Factorial 52: A Stirling Problem

How many ways can a deck of cards be arranged? It is very easy to calculate the answer, but very difficult to grasp its significance.

Card-Arc

There are 52 cards. Thus, the first one may be chosen in 52 ways. The next one can be any of the remaining 51 cards. For the third, there are 50 choices, and so on until just one card remains, leaving only the option to put it last.

Therefore, the total number of possibilities is

52! \equiv 52 \times 51 \times 50 \times \dots \times 3 \times 2 \times 1 \,.

This number is called factorial 52. To say that it is a large number is an understatement. The program Mathematica can compute to arbitrary precision and entering the command Factorial[52] yields the following result:

80658175170943878571660636856403766975289505440883277824000000000000

In more compressed notation, this is 8.06582\times 10^{67} , or, to just a single figure of accuracy, {10^{68}}; that is, 1 followed by 68 zeros.

Describing 52!

It is difficult to illustrate the size of {52!} in terms of anything practical. People have talked about the number of drops in the ocean or how many grains of sand would fill the Grand Canyon. These numbers come nowhere close to {52!}.

The number of atoms in the observable universe is estimated to be about {10^{80}}, which is a trillion times bigger than {52!}. But does this really help us to visualise what either of these numbers is like? The Wikipedia article on Names of Large Numbers describes {10^{66}} as an unvigintillion. Thus, {52! \approx 8\times 10^{67}} is about eighty unvigintillion. But this is just a name.

The Universe is  4\times 10^{17} seconds old. If a random arrangement of cards were chosen each second during the entire life of the Universe, only a tiny fraction of all possible orderings would be selected. The chance of the same ordering being chosen twice is utterly negligible. Even if a billion arrangements were chosen every second, there would still be no real chance of a duplicate.

For an amusing description of the astounding magnitude of {52!}, see http://czep.net/weblog/52cards.html

Stirling’s Approximation

The calculation of the number {52} is simple. Just multiply 52 by 51, the result by 50 and so on until you reach 1. But how tedious this is, and how error-prone!

There is a beautiful expression giving an approximation to any factorial, named for James Stirling (1692–1770), a Scottish mathematician (although it seems that the result was stated earlier by Abraham de Moivre). The approximation is

n! \approx S_1(n) \equiv \sqrt{2\pi n}\left(\frac{n}{e}\right)^n

This is actually the first term in an asymptotic expansion. Taking the next term we have

n! \approx S_2(n) \equiv \sqrt{2\pi n}\left(\frac{n}{e}\right)^n\left(1+\frac{1}{12n}\right)

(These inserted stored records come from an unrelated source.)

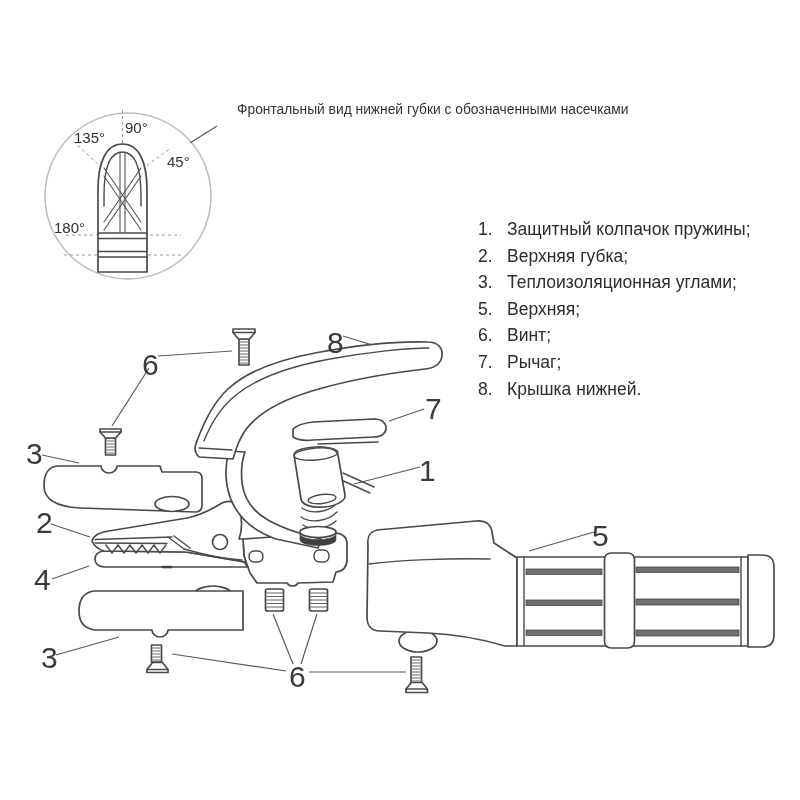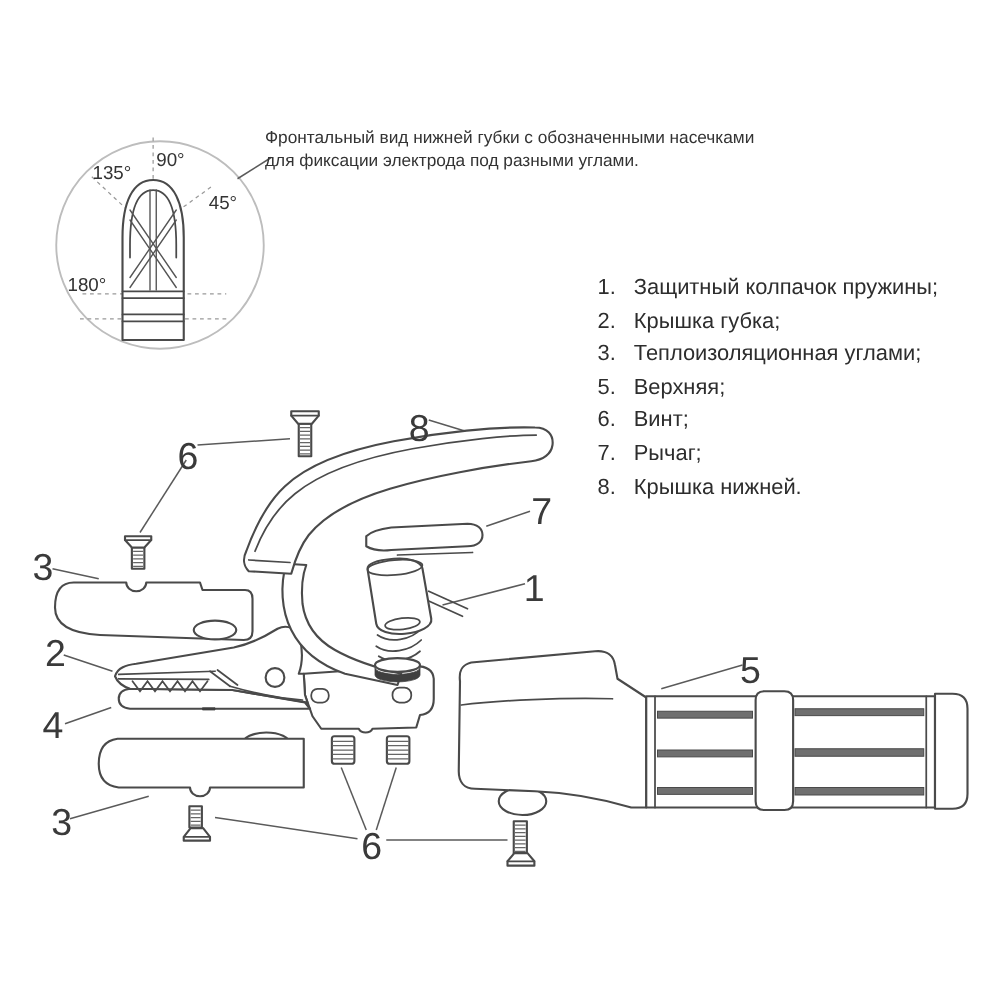--- a/index.html
+++ b/index.html
@@ -6,7 +6,7 @@
   .page{position:relative;width:800px;height:800px;background:#fff;overflow:hidden;
         font-family:"Liberation Sans",sans-serif;}
   .diagram-svg{position:absolute;left:0;top:0;}
-  .caption{position:absolute;left:212px;top:101px;width:430px;
+  .caption{position:absolute;left:237px;top:101px;width:430px;
            font-size:13.8px;line-height:18.5px;color:#333;}
   .legend{position:absolute;left:462px;top:200px;width:330px;list-style:none;
           margin:16px;padding:0;font-size:17.5px;line-height:26.6px;color:#2d2d2d;}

Plugging in the argument {n = 52}, the first formula gives {S_1(52) = 8.0529\times 10^{67}} which is correct to 2 decimal places. The second formula gives {S_2(52) = 8.06581\times 10^{67}}, with relative error of only one part in a million.

Another approximation was found among the papers of the Indian mathematician Srinivasa Ramanujan and published in his Lost Notebook in 1988:

\ln(n!)\approx n\ln(n)-n+{\frac{1}{6}}\ln(n(1+4n(1+2n)))+{\frac {1}{2}}\ln(\pi ).

This gives {52!} to one part in a billion.

Shuffling and Repeated Orders

With such a vast number of possibilities, one might ask if any randomly-chosen order of a deck of cards occurs more than once. Making very reasonable assumptions, it is easy to argue that a particular ordering will never occur twice during the life of the Universe. Thus, when you thoroughly mix up the cards, you are bound to arrive at an ordering that has never been seen before and will never be seen again.

However, there is a big proviso here. The shuffling of the cards must be sufficiently thorough to ensure true randomization. Mathematical studies have indicated that a small number of effective shuffles suffice to mix up the pack to random order. Bayer and Diaconis (1992) showed that after seven random riffle shuffles, any of the 52! possible configurations is equally probable.

Sources

• Bayer, Dave and Persi Diaconis, 1992: Trailing the dovetail shuffle to its lair. Ann. Appl. Prob., 2, 2, 294-313.

• Wikipedia article on Names of Large Numbers.